_Source passage_.
++++++++

Once a the port forwarding is setup, you should be able to target the local endpoint with your database tools and have everything forwarded over the tunnel to the database.
On Thu, Dec 10, 2015 at 12:35 AM, Nicholas Calugar <ncalugar(a)pivotal.io> wrote:
Hi Siva,
1. If you run the PostgreSQL, you likely want to temporarily open the firewall to load data or get on a jump box of some sort that can access the database. It's not really a CF issue at this point, it's a general issue of seeding a database out-of-band from the application server. 2. If the above isn't an option and your CF is running Diego, you could use SSH to get onto an app container after SCPing the data to that container. 3. The only other option I can think of is writing a simple app that you can push to CF to do the import.
Hope that helps,
Nick
On Wed, Dec 9, 2015 at 3:08 PM Siva Balan <mailsiva(a)gmail.com> wrote:
Hi Nick, Your Option 1(Using psql CLI) is not possible since there is a firewall that only allows connection from CF apps to postgres DB. Apps like psql CLI that are outside of CF have no access to the postgres DB. I just wanted to get some thoughts from this community since I presume many would have faced a similar circumstance of importing large sets of data to their DB which is behind a firewall and accessible only through CF apps.

++++++++

(Extracted rows)
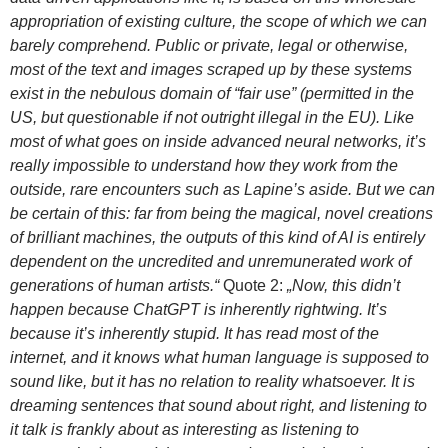
appropriation of existing culture, the scope of which we can
barely comprehend. Public or private, legal or otherwise,
most of the text and images scraped up by these systems
exist in the nebulous domain of “fair use” (permitted in the
US, but questionable if not outright illegal in the EU). Like
most of what goes on inside advanced neural networks, it’s
really impossible to understand how they work from the
outside, rare encounters such as Lapine’s aside. But we can
be certain of this: far from being the magical, novel creations
of brilliant machines, the outputs of this kind of AI is entirely
dependent on the uncredited and unremunerated work of
generations of human artists.“
Quote 2:
„Now, this didn’t
happen because ChatGPT is inherently rightwing. It’s
because it’s inherently stupid. It has read most of the
internet, and it knows what human language is supposed to
sound like, but it has no relation to reality whatsoever. It is
dreaming sentences that sound about right, and listening to
it talk is frankly about as interesting as listening to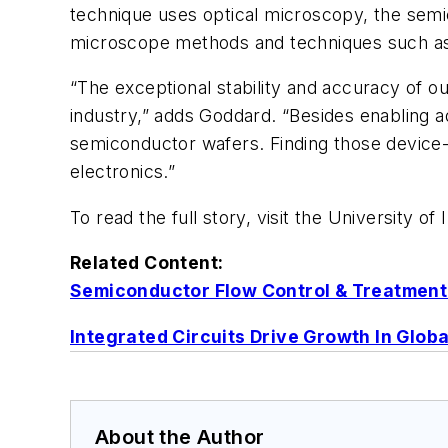
technique uses optical microscopy, the semic
microscope methods and techniques such as
“The exceptional stability and accuracy of 
industry,” adds Goddard. “Besides enabling a
semiconductor wafers. Finding those device-
electronics.”
To read the full story, visit the University of I
Related Content:
Semiconductor Flow Control & Treatment Mk
Integrated Circuits Drive Growth In Glob
About the Author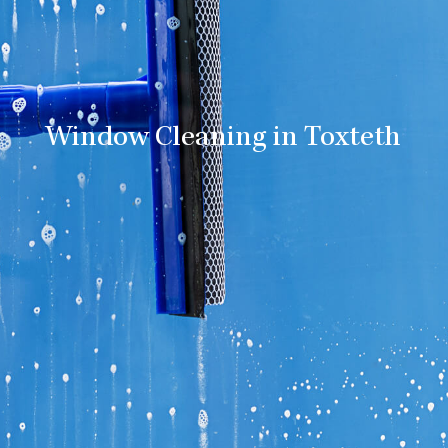
Window Cleaning in Toxteth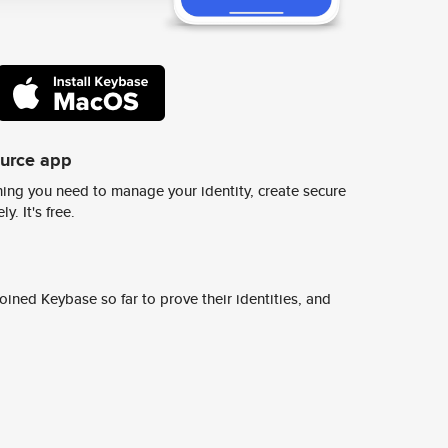
ource app
ing you need to manage your identity, create secure
y. It's free.
ined Keybase so far to prove their identities, and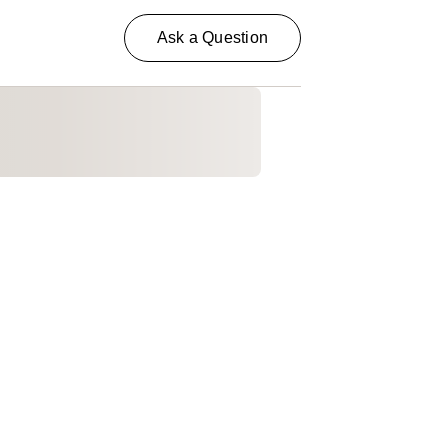
Ask a Question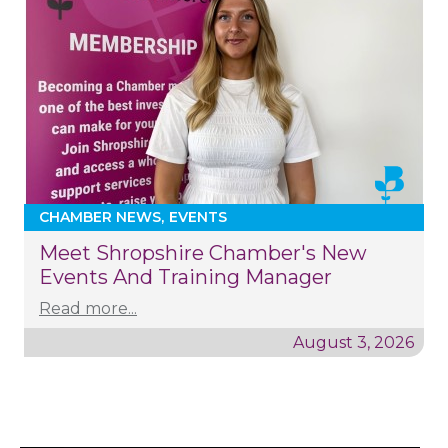
CHAMBER NEWS
EVENTS
Meet Shropshire Chamber's New
Events And Training Manager
Read more...
August 3, 2026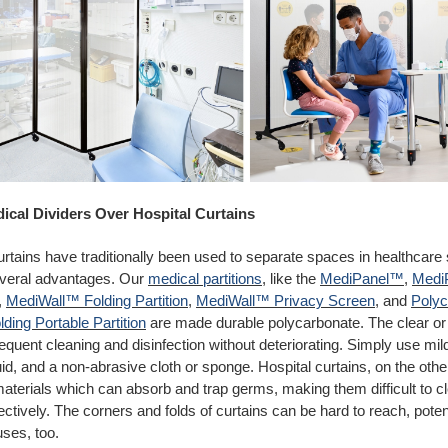
dical Dividers Over Hospital Curtains
urtains have traditionally been used to separate spaces in healthcare
several advantages. Our
medical partitions
, like the
MediPanel™
,
Medi
,
MediWall™ Folding Partition
,
MediWall™ Privacy Screen
, and
Poly
ding Portable Partition
are made durable polycarbonate. The clear or 
equent cleaning and disinfection without deteriorating. Simply use mi
id, and a non-abrasive cloth or sponge. Hospital curtains, on the othe
aterials which can absorb and trap germs, making them difficult to c
fectively. The corners and folds of curtains can be hard to reach, poten
uses, too.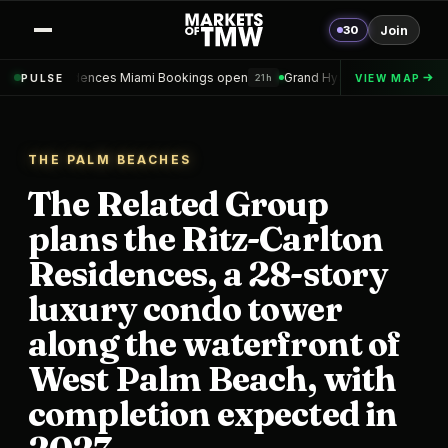
30
Join
es Miami Bookings open
Grand Hyatt Convention Center Hotel Topped
PULSE
VIEW MAP
21h
THE PALM BEACHES
The Related Group
plans the Ritz-Carlton
Residences, a 28-story
luxury condo tower
along the waterfront of
West Palm Beach, with
completion expected in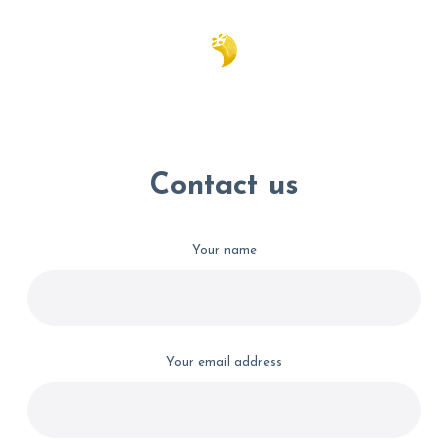
Contact us
Your name
Your email address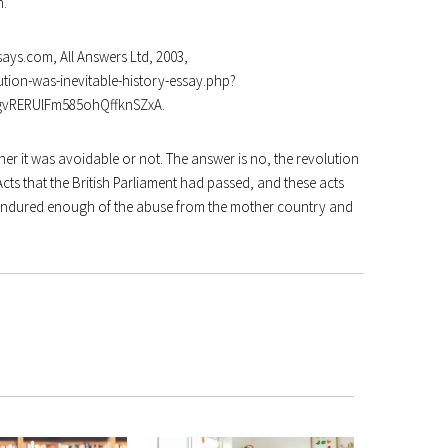
n
.
ays.com, All Answers Ltd, 2003,
tion-was-inevitable-history-essay.php?
QgvRERUlFm585ohQffknSZxA
.
er it was avoidable or not. The answer is no, the revolution
cts that the British Parliament had passed, and these acts
d endured enough of the abuse from the mother country and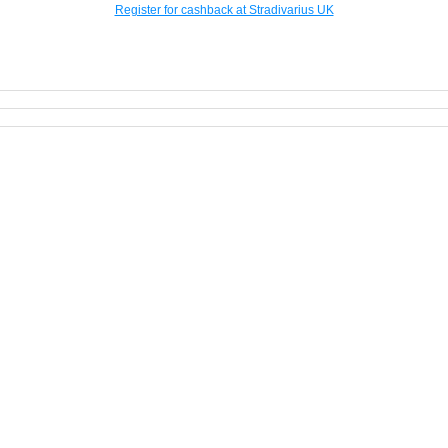
Register for cashback at Stradivarius UK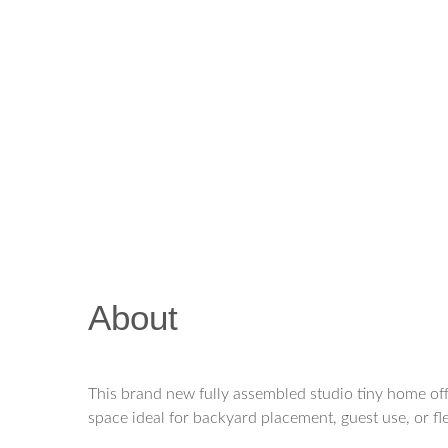
About
This brand new fully assembled studio tiny home off
space ideal for backyard placement, guest use, or fl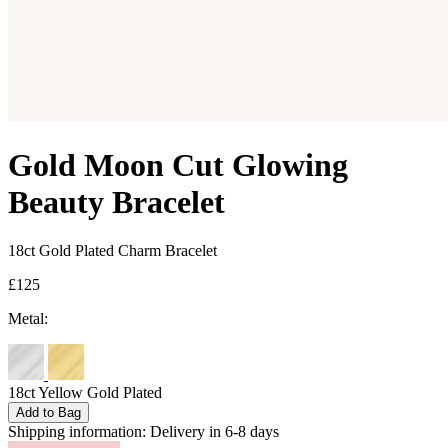
Gold Moon Cut Glowing
Beauty Bracelet
18ct Gold Plated Charm Bracelet
£125
Metal:
18ct Yellow Gold Plated
Add to Bag
Shipping information:
Delivery in 6-8 days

++++++++

_Exercises_.
[1] From the email thread about importing data into PostgreSQL, reproduce the passage starting at "Once a the port" and ending at "do the import.".
[2] Answer these questions using the email thread about importing data into PostgreSQL.
(a) According to Siva, what connections does the firewall allow?
(b) For the SSH option to work, what must the CF installation be running?
(c) What is the last option Nick suggests for doing the import?

_Answers given_.
[1]
Once a the port forwarding is setup, you should be able to target the local endpoint with your database tools and have everything forwarded over the tunnel to the database.
On Thu, Dec 10, 2015 at 12:35 AM, Nicholas Calugar <ncalugar(a)pivotal.io> wrote:
Hi Siva,
1. If you run the PostgreSQL, you likely want to temporarily open the firewall to load data or get on a jump box of some sort that can access the database. It's not really a CF issue at this point, it's a general issue of seeding a database out-of-band from the application server. 2. If the above isn't an option and your CF is running Diego, you could use SSH to get onto an app container after SCPing the data to that container. 3. The only other option I can think of is writing a simple app that you can push to CF to do the import.

[2]
(a) Only connections from CF apps to the postgres DB.
(b) Diego.
(c) Writing a simple app that can be pushed to CF to do the import.